| EXTRAIT FOURNI |
Premier roman de la série qui donne des sous-titres un peu à l'ancienne, un plan qui permette au lecteur de suivre les «péripéties» qu'offre le narrateur à son lecteur.
On enchaîne donc sur la maladie et la mort de la grand-mère laissée à la fin de la première partie – on se demande pourquoi il ne la rattache pas à cette première partie justement, mais on comprend mieux à la fin lors de l'annonce de Swann -pour finir jusqu'à l'acceptation du narrateur dans les dîners des Guermantes.
Sur les deux parties, il aura donc rêvé de la duchesse puis l'aura épiée, approchée par amis interposés et enfin aura été totalement accepté au sein de cette famille de la duchesse Oriane jusqu'à la princesse Marie.

| EXTRAITS DU CORPUS |
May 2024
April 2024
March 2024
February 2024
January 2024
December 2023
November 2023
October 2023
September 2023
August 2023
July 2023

--

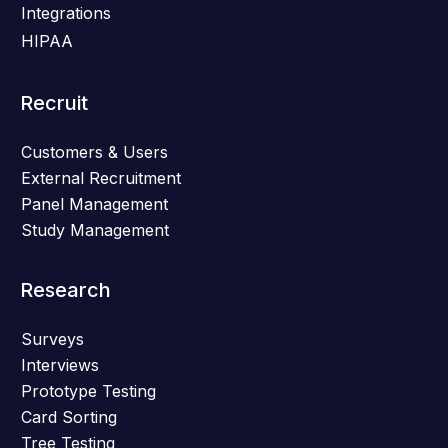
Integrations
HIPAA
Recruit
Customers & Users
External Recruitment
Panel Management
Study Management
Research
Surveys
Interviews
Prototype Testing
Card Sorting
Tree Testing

* * *

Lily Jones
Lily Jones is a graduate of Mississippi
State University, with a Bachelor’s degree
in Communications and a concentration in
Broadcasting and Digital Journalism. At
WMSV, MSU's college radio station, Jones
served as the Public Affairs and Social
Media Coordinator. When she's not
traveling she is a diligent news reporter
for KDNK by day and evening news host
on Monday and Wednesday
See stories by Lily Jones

| CONSIGNE 1 |
Recopiez le passage de l'extrait fourni qui commence aux mots «Premier roman de» et s'arrête après «dîners des Guermantes.».
| CONSIGNE 2 |
D'après la dernière phrase de l'extrait fourni, énumérez dans l'ordre les étapes par lesquelles passe le narrateur à l'égard de la duchesse.

| RÉPONSE ATTENDUE 1 |
Premier roman de la série qui donne des sous-titres un peu à l'ancienne, un plan qui permette au lecteur de suivre les «péripéties» qu'offre le narrateur à son lecteur.
On enchaîne donc sur la maladie et la mort de la grand-mère laissée à la fin de la première partie – on se demande pourquoi il ne la rattache pas à cette première partie justement, mais on comprend mieux à la fin lors de l'annonce de Swann -pour finir jusqu'à l'acceptation du narrateur dans les dîners des Guermantes.

| RÉPONSE ATTENDUE 2 |
1. Il rêve de la duchesse.
2. Il l'épie.
3. Il l'approche par amis interposés.
4. Il est totalement accepté au sein de la famille de la duchesse Oriane jusqu'à la princesse Marie.